++++ Available data

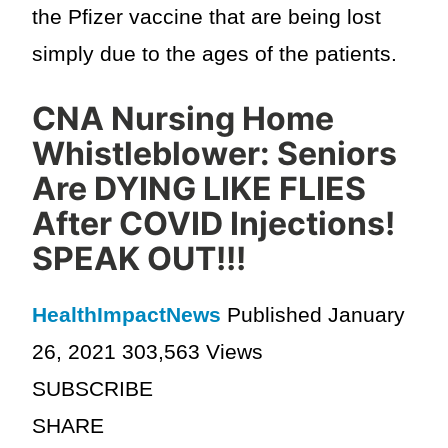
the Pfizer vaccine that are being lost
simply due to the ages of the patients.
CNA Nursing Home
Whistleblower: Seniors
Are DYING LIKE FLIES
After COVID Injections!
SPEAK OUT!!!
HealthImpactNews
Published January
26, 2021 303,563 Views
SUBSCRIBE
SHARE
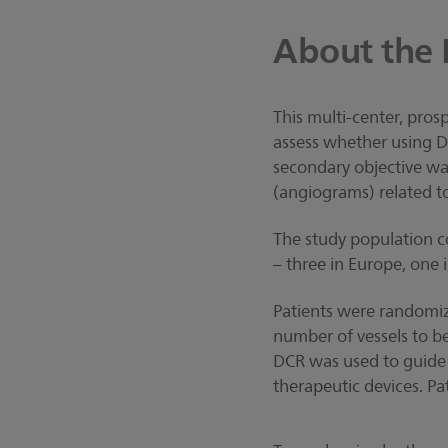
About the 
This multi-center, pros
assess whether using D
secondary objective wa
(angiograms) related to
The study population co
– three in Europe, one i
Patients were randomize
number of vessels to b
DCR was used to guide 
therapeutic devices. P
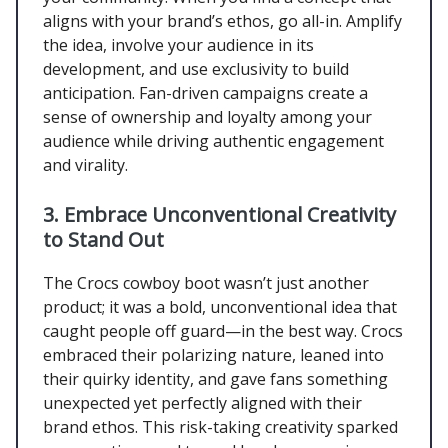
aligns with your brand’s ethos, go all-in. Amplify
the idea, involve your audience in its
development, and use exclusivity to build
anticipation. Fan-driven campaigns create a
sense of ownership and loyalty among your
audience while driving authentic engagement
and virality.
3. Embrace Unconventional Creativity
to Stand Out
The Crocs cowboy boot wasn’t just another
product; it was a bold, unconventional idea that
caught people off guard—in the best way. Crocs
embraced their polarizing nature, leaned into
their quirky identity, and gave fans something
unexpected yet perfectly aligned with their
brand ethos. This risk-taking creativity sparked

++++++++
++++ Available data

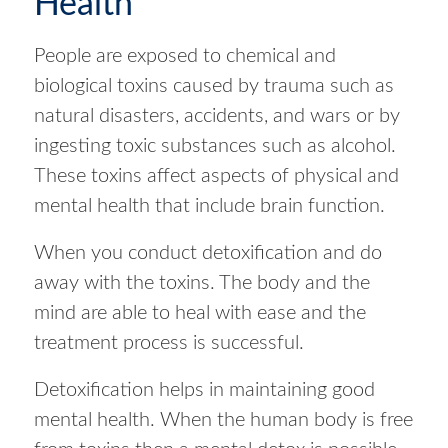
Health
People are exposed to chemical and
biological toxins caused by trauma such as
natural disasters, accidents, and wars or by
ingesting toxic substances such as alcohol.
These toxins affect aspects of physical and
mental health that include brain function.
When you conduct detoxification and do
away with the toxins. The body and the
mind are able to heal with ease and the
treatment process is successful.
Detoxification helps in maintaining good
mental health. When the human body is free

++++++++

Which lines in the records above contain the word "idea"? Return each of them.

*Result*.
the idea, involve your audience in its
product; it was a bold, unconventional idea that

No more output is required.